CHAID is one of three different types of tree-building algorithms available in STATISTICA; other available methods include C & RT algorithms (see General Classification and Regression Trees; see also Breiman, et al., 1984) and QUEST (Quick, Unbiased, Efficient Statistical Trees; see Classification Trees Analysis; see also Loh and Shih, 1997).

In particular, many of the issues discussed in the GC & RT Introductory Overview are applicable to GCHAID as well: Both techniques will construct trees, where each (non-terminal) node identifies a split condition, to yield optimum prediction (of continuous dependent or response variables) or classification (for categorical dependent or response variables). Hence, both types of algorithms can be applied to analyze regression-type problems or classification-type problems (see Classification and Regression Problems in the GC & RT Introductory Overview; QUEST is only applicable to classification-type problems).

See also, Basic Tree-Building Algorithm: CHAID and Exhaustive CHAID and General Computation Issues and Unique Solutions of STATISTICA GCHAID.

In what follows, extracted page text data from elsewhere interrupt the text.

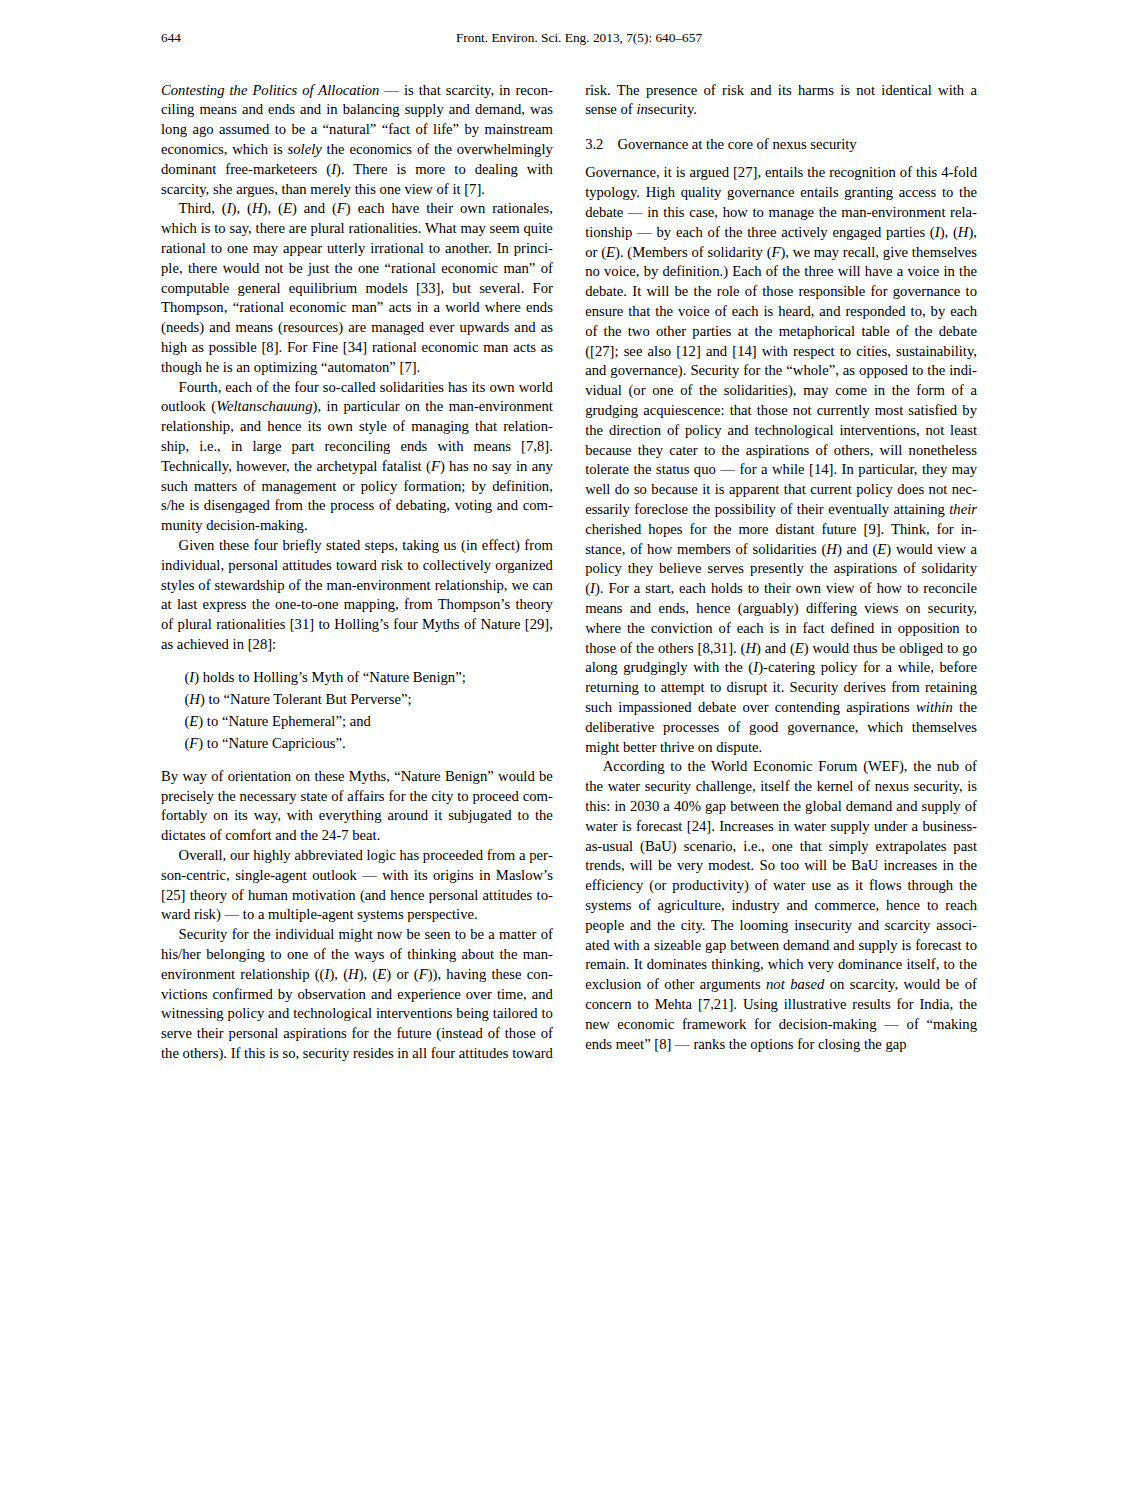644
Front. Environ. Sci. Eng. 2013, 7(5): 640–657
Contesting the Politics of Allocation — is that scarcity, in reconciling means and ends and in balancing supply and demand, was long ago assumed to be a “natural” “fact of life” by mainstream economics, which is solely the economics of the overwhelmingly dominant free-marketeers (I). There is more to dealing with scarcity, she argues, than merely this one view of it [7].
Third, (I), (H), (E) and (F) each have their own rationales, which is to say, there are plural rationalities. What may seem quite rational to one may appear utterly irrational to another. In principle, there would not be just the one “rational economic man” of computable general equilibrium models [33], but several. For Thompson, “rational economic man” acts in a world where ends (needs) and means (resources) are managed ever upwards and as high as possible [8]. For Fine [34] rational economic man acts as though he is an optimizing “automaton” [7].
Fourth, each of the four so-called solidarities has its own world outlook (Weltanschauung), in particular on the man-environment relationship, and hence its own style of managing that relationship, i.e., in large part reconciling ends with means [7,8]. Technically, however, the archetypal fatalist (F) has no say in any such matters of management or policy formation; by definition, s/he is disengaged from the process of debating, voting and community decision-making.
Given these four briefly stated steps, taking us (in effect) from individual, personal attitudes toward risk to collectively organized styles of stewardship of the man-environment relationship, we can at last express the one-to-one mapping, from Thompson’s theory of plural rationalities [31] to Holling’s four Myths of Nature [29], as achieved in [28]:
(I) holds to Holling’s Myth of “Nature Benign”;
(H) to “Nature Tolerant But Perverse”;
(E) to “Nature Ephemeral”; and
(F) to “Nature Capricious”.
By way of orientation on these Myths, “Nature Benign” would be precisely the necessary state of affairs for the city to proceed comfortably on its way, with everything around it subjugated to the dictates of comfort and the 24-7 beat.
Overall, our highly abbreviated logic has proceeded from a person-centric, single-agent outlook — with its origins in Maslow’s [25] theory of human motivation (and hence personal attitudes toward risk) — to a multiple-agent systems perspective.
Security for the individual might now be seen to be a matter of his/her belonging to one of the ways of thinking about the man-environment relationship ((I), (H), (E) or (F)), having these convictions confirmed by observation and experience over time, and witnessing policy and technological interventions being tailored to serve their personal aspirations for the future (instead of those of the others). If this is so, security resides in all four attitudes toward risk. The presence of risk and its harms is not identical with a sense of insecurity.
3.2 Governance at the core of nexus security
Governance, it is argued [27], entails the recognition of this 4-fold typology. High quality governance entails granting access to the debate — in this case, how to manage the man-environment relationship — by each of the three actively engaged parties (I), (H), or (E). (Members of solidarity (F), we may recall, give themselves no voice, by definition.) Each of the three will have a voice in the debate. It will be the role of those responsible for governance to ensure that the voice of each is heard, and responded to, by each of the two other parties at the metaphorical table of the debate ([27]; see also [12] and [14] with respect to cities, sustainability, and governance). Security for the “whole”, as opposed to the individual (or one of the solidarities), may come in the form of a grudging acquiescence: that those not currently most satisfied by the direction of policy and technological interventions, not least because they cater to the aspirations of others, will nonetheless tolerate the status quo — for a while [14]. In particular, they may well do so because it is apparent that current policy does not necessarily foreclose the possibility of their eventually attaining their cherished hopes for the more distant future [9]. Think, for instance, of how members of solidarities (H) and (E) would view a policy they believe serves presently the aspirations of solidarity (I). For a start, each holds to their own view of how to reconcile means and ends, hence (arguably) differing views on security, where the conviction of each is in fact defined in opposition to those of the others [8,31]. (H) and (E) would thus be obliged to go along grudgingly with the (I)-catering policy for a while, before returning to attempt to disrupt it. Security derives from retaining such impassioned debate over contending aspirations within the deliberative processes of good governance, which themselves might better thrive on dispute.
According to the World Economic Forum (WEF), the nub of the water security challenge, itself the kernel of nexus security, is this: in 2030 a 40% gap between the global demand and supply of water is forecast [24]. Increases in water supply under a business-as-usual (BaU) scenario, i.e., one that simply extrapolates past trends, will be very modest. So too will be BaU increases in the efficiency (or productivity) of water use as it flows through the systems of agriculture, industry and commerce, hence to reach people and the city. The looming insecurity and scarcity associated with a sizeable gap between demand and supply is forecast to remain. It dominates thinking, which very dominance itself, to the exclusion of other arguments not based on scarcity, would be of concern to Mehta [7,21]. Using illustrative results for India, the new economic framework for decision-making — of “making ends meet” [8] — ranks the options for closing the gap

Note: there are four different types of tree-building algorithms available in STATISTICA: CHAID (Kass, 1980; see General CHAID Introductory Overview),  C & RT (Breiman, Friedman, Olshen, and Stone, 1984; see General Classification and Regression Trees), QUEST (Loh and Shih, 1997; see Classification Trees Analysis), and Interactive C&RT and CHAID Trees; see also CHAID, C&RT, and QUEST for additional details. For additional discussions of differences between different computational algorithms, see also the Interactive Trees (C & RT, CHAID) Introductory Overview and Missing Data in GC & RT, GCHAID, and Interactive Trees.

Note: Missing data. Missing data in predictor variables are handled differently in the CHAID module, as compared to  the Interactive Trees module. Because the Interactive Trees module does not support ANCOVA-like design matrices, it is more flexible in the handling of missing data. Specifically, in CHAID, observations with missing data in any predictor variable are excluded from the tree-building process itself (even if surrogates are requested; these surrogates are only used to compute predicted values or classifications); in Interactive Trees, variables (and missing data for those variables) can be considered one-by-one, so observations with missing data in the predictors are only excluded from the tree building process, if those variables are chosen for splits and no suitable surrogate was requested or selected. Refer also to Missing Data in GC&RT, GCHAID, and Interactive Trees for additional details.